Thomas lifted his eyebrows. “Thing? Pretty bold assertion of righteousness from the White Council’s hatchetman.”
As far as I knew, my grandfather didn’t know that Thomas and I shared a mother, his daughter. He didn’t know he had another grandson. Ebenezar had … kind of a thing about White Court vampires.
(The Paranet called them “whampires,” but I refused to cave in to such silliness, unless it became entirely convenient.)
“Vampire,” my grandfather growled, “you’ve been a useful ally to young Dresden up until now. Don’t go ruining things by getting my attention.”
Thomas’s eyes glittered a shade brighter, and he put on the smile he wore when he was exceptionally furious. “I’m hearing a lot of loud talk from a guy who let himself get this close to someone like me without having a shield already up.”
“Why, you slick little punk,” my grandfather began.
The stench of burning batter filled the air, and I stalked over to the stove, where I flipped the pancake, which had burned during the altercation. Then I slapped the spatula back down onto the counter with unnecessary force and said, words sizzling with vitriol, “Gentlemen, I should not need to remind either of you that you are guests in my home.”

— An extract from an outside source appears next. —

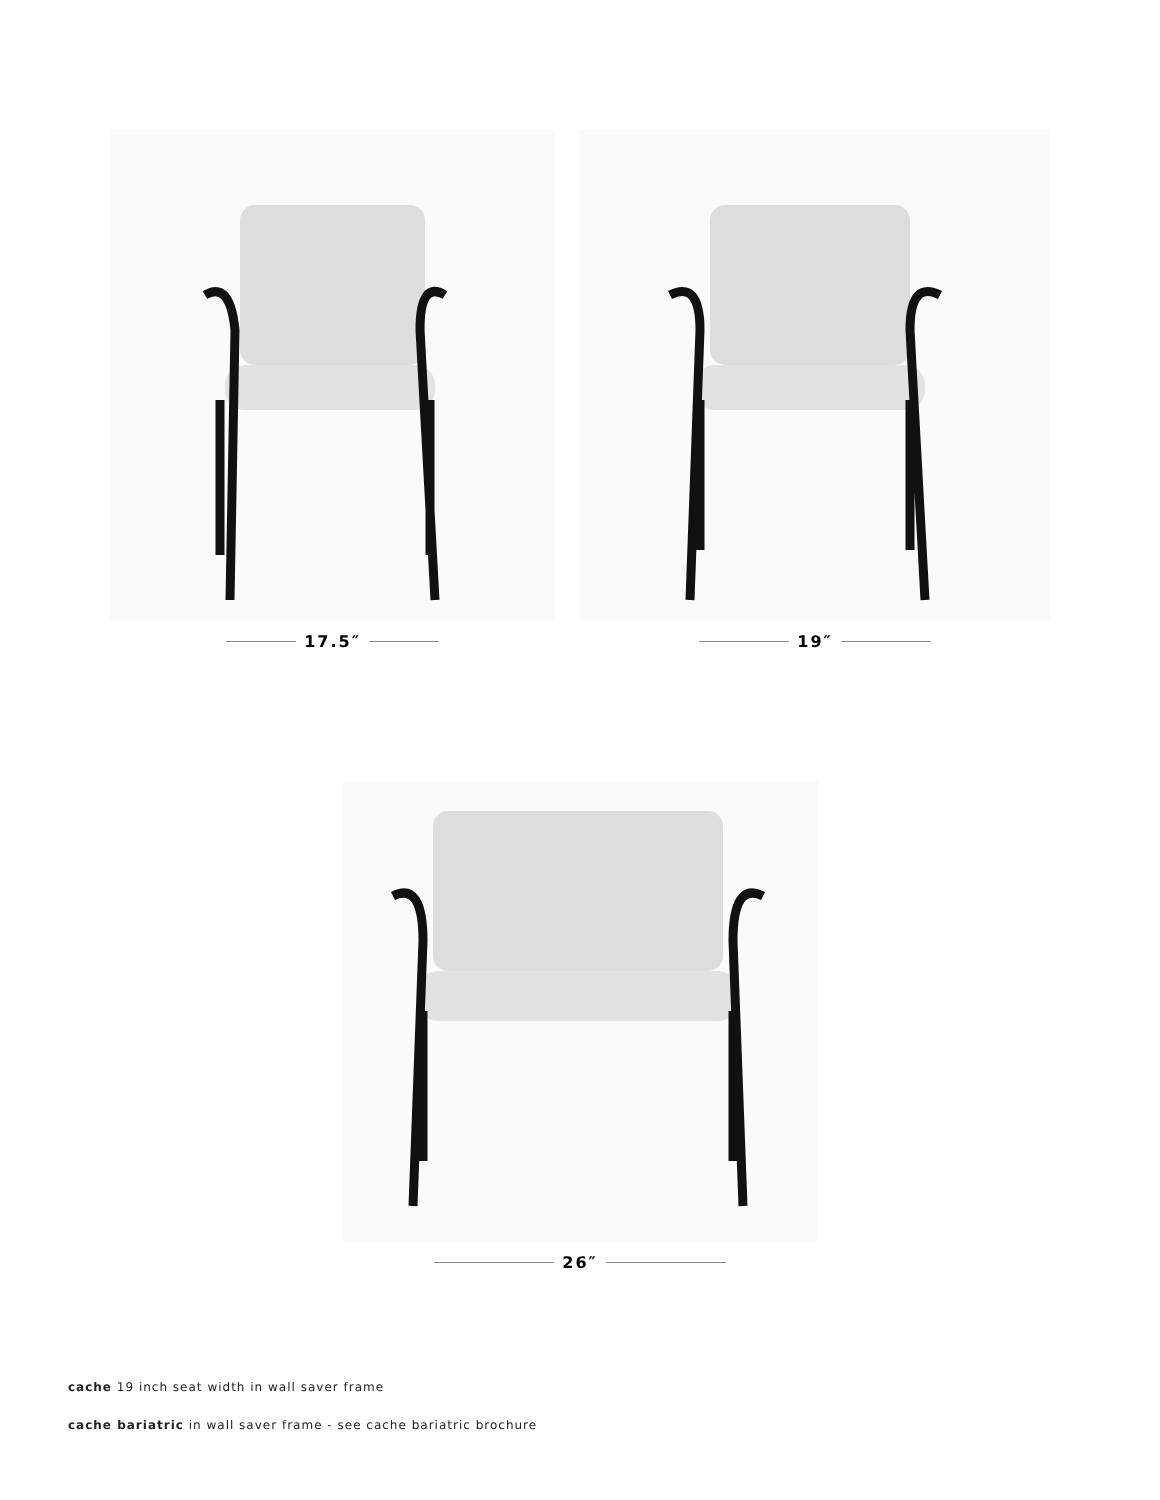17.5″ 19″
26″
cache 19 inch seat width in wall saver frame
cache bariatric in wall saver frame - see cache bariatric brochure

And that hit them both like a bucket of cold water.
In our world, maybe the closest thing to inviolable laws are the ancient traditions of guest-right and host-right. In them, guests are to be honored and treated as members of the host’s own family. And they, in turn, are expected to behave as respectful members of the host’s own family.
And in this case we all were actual family, only my grandfather didn’t know it.
But Thomas backed off a bit more, his tense frame easing out of its predatory stance, and my grandfather lowered his staff and turned until he was partially facing away from Thomas.
“Sorry, Harry,” Thomas said. “Won’t happen again.”
I nodded at him and glanced at the old man.
“I owe you an apology,” my grandfather said to me, with heavy emphasis on the pronouns. “Shouldn’t have behaved like that in your home. I’m sorry.”
Well, clearly this morning wasn’t going in anyone’s photo album. But it wasn’t going to result in a funeral, either. Take your wins where you can get them, I guess.
“Thank you,” I said to them both. I held out my hand, and Thomas passed me the chef knife’s handle.
I put the knife away and cleared my throat at my grandfather.
He eyed Thomas, the look a threat. Then he abruptly eased his stance and spoke in conversational tones. “Those pancakes I smell?” he asked, setting his staff in the corner by the door.